Cuando era niño, la primavera empezaba con el olor de las mimosas y se pasaba como el planear de un vencejo entre la lluvia.
Debía andar por los ocho años y vivía en un tercero de una casa vieja —escaleras de madera, paredes de piedra—. En el tejado había una claraboya transparente que exprimía la luz que conseguía atravesar aquellas nubes preñadas, amarradas al cielo con maromas de lluvia. Recuerdo subir con mi padre los tramos de aquella escalera —dieciséis escalones, ocho, seis, ocho…—.
Un poco antes de llegar a nuestro piso, se detuvo de repente y me hizo un gesto para que me quedase quieto. Me quedé parado a medio paso, como una estatua. Mi padre avanzó un poco, sigiloso, con las manos colocadas como para recoger una ofrenda. Cuando se giró, entre sus manos había un pájaro pequeño, de color ceniza y ojos pequeños, redondos y negros como un abalorio.
— Es un vencejo. —Me dijo. Cuando extendí la mano para tocarlo, añadió:— Con cuidado. ¿Ves como tiembla? Está asustado.

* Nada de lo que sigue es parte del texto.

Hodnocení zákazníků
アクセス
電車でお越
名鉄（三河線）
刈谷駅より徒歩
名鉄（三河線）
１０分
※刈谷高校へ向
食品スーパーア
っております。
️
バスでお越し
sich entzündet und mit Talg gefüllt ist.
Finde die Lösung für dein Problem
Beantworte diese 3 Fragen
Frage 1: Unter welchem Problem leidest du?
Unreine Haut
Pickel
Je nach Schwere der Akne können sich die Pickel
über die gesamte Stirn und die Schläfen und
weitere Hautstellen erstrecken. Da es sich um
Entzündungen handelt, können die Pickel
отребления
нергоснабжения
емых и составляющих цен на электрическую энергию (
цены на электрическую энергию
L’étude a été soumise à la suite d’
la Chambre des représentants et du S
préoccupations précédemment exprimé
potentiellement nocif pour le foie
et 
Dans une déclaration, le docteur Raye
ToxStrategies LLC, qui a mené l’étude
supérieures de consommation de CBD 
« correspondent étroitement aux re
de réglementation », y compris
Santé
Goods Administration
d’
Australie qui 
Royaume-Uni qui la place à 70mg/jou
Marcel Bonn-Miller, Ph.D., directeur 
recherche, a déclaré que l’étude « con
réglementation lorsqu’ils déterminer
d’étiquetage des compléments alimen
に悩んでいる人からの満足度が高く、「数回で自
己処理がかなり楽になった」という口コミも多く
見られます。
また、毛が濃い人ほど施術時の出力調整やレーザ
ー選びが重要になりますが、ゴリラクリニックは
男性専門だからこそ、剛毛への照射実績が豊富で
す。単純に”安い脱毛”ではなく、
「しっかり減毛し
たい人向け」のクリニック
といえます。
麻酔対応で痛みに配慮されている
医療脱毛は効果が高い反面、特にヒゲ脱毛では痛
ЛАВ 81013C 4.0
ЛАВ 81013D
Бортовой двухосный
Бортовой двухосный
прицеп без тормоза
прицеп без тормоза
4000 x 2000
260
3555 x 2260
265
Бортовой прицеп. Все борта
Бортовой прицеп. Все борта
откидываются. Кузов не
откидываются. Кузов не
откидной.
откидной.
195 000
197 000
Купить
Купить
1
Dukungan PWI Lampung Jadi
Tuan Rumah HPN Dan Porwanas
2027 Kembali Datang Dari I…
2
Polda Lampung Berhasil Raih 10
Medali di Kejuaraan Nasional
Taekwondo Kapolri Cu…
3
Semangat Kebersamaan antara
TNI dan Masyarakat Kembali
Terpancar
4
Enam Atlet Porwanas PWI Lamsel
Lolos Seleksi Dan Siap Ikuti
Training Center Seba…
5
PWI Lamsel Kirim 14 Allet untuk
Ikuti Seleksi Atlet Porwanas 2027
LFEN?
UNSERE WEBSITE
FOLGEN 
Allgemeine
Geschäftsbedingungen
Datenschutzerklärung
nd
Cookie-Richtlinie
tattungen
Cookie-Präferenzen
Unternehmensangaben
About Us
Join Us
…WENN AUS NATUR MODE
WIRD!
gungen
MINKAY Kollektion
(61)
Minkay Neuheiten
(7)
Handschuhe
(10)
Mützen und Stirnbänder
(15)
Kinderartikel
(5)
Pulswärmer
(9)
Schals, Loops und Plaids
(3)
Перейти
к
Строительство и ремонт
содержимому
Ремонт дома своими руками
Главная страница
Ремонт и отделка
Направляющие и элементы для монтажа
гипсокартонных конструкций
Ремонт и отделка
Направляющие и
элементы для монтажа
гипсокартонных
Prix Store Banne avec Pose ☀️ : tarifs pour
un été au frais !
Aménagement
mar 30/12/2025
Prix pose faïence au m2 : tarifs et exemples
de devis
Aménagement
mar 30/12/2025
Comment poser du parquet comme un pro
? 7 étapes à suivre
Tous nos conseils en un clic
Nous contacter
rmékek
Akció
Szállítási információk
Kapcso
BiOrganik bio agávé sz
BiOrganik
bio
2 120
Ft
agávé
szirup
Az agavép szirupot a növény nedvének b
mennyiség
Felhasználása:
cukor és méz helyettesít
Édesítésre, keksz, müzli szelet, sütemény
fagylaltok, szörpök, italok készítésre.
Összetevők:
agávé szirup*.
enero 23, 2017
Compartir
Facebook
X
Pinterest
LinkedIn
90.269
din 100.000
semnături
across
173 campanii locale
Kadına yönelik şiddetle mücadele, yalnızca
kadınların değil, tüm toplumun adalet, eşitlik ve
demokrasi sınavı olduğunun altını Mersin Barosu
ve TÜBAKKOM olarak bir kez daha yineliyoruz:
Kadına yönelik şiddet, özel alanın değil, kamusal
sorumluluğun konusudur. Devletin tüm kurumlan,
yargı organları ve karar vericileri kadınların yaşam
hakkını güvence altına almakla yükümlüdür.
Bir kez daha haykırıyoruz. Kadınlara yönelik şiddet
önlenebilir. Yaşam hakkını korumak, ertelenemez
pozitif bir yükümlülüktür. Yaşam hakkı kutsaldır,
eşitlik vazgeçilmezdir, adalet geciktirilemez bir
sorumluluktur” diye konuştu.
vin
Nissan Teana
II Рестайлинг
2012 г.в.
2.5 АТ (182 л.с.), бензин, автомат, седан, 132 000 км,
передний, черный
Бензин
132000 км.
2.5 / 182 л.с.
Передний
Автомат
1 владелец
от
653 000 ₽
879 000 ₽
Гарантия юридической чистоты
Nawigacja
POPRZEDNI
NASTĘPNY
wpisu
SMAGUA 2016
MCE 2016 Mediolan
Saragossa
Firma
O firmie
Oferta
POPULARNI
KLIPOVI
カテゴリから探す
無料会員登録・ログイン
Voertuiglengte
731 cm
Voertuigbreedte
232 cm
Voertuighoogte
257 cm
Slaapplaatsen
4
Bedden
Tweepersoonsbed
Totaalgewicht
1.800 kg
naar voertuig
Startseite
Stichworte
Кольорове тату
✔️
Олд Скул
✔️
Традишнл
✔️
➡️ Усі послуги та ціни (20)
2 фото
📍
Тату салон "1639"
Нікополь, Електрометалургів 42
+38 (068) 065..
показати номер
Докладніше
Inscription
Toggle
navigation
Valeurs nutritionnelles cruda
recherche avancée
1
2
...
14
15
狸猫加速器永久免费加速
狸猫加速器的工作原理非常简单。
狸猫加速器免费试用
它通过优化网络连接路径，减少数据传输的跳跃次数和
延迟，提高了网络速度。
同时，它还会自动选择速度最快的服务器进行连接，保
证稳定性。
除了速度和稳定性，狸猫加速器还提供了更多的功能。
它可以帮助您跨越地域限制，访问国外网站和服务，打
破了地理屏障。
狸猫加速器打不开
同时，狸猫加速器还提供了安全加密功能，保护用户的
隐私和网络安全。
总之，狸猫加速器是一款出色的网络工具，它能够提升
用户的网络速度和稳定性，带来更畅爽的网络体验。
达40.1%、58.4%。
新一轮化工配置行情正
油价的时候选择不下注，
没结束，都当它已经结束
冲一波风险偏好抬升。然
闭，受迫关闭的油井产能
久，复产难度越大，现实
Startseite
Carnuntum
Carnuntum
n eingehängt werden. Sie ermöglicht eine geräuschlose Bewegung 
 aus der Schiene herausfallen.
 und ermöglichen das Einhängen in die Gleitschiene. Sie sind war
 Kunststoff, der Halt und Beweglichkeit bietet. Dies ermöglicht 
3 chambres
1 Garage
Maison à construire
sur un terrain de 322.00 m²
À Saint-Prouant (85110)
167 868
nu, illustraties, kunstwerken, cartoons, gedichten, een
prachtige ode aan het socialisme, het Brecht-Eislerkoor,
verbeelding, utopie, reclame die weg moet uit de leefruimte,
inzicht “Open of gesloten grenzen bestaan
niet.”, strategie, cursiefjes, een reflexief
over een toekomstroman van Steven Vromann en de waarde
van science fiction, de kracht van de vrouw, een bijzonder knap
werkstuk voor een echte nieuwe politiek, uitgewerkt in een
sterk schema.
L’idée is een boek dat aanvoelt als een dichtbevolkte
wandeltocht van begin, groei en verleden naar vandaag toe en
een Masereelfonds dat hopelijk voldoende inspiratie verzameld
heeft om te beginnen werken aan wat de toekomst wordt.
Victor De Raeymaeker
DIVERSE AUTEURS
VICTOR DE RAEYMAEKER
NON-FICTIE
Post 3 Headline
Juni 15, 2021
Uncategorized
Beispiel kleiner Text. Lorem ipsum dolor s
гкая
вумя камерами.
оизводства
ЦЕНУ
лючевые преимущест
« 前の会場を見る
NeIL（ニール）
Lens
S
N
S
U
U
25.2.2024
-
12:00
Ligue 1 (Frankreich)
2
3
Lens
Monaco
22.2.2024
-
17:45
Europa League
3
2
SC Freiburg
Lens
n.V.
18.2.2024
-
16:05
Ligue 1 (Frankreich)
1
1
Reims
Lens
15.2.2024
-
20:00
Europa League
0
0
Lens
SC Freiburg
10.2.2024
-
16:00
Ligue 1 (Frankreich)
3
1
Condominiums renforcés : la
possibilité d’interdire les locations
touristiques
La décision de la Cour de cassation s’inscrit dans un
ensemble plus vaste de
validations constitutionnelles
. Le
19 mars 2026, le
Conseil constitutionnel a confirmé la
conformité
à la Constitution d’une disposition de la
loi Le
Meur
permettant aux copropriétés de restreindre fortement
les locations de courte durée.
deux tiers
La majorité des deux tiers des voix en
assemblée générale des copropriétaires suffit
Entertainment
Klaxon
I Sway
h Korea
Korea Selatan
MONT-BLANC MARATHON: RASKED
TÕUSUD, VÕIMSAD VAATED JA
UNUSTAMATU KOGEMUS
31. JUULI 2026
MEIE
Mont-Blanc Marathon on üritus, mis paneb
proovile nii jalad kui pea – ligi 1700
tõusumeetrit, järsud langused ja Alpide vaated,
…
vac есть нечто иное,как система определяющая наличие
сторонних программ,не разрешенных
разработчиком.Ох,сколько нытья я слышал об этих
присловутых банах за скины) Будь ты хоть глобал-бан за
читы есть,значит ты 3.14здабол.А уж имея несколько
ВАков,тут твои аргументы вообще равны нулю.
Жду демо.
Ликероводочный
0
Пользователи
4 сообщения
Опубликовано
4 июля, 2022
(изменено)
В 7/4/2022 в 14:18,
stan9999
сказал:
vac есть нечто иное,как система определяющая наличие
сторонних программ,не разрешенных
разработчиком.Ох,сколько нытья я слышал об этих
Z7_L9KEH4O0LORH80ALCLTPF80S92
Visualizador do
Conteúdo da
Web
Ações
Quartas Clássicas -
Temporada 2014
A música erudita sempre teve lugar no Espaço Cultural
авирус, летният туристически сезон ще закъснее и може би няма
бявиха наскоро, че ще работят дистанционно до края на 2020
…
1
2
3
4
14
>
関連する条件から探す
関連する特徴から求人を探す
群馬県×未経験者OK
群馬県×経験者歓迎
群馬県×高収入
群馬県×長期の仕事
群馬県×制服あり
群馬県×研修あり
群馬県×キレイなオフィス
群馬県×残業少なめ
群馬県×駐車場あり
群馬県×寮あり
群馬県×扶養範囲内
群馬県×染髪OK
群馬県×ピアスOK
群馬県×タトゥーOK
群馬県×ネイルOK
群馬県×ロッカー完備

Con un solo dedo acaricié la minúscula cabeza, que se encogió aún más. Ya había visto otros pájaros en las manos de mi padre o de otros adultos y todos, sin excepción, luchaban por escaparse; así que me sorprendió que el vencejo no hiciese por marcharse volando.
— No puede. —Explicó mi padre— Los vencejos solo pueden volar si saltan desde suficiente altura. Tienen las alas demasiado grandes para despegar desde mis manos o desde un escalón.
Entramos en casa y fuimos directamente a la cocina. Abrimos la ventana. Sacó al vencejo y separó las manos. Por un momento, pensé que iba a caer entre las gallinas de la señora Rosa. Tardó un instante en abrir unas alas el doble de grandes que su cuerpo, en encontrar una corriente de aire y en remontar el vuelo.
Seguí al vencejo con la vista durante un rato. Empezó a caer una lluvia fina, cerré la ventana y volví con mi padre.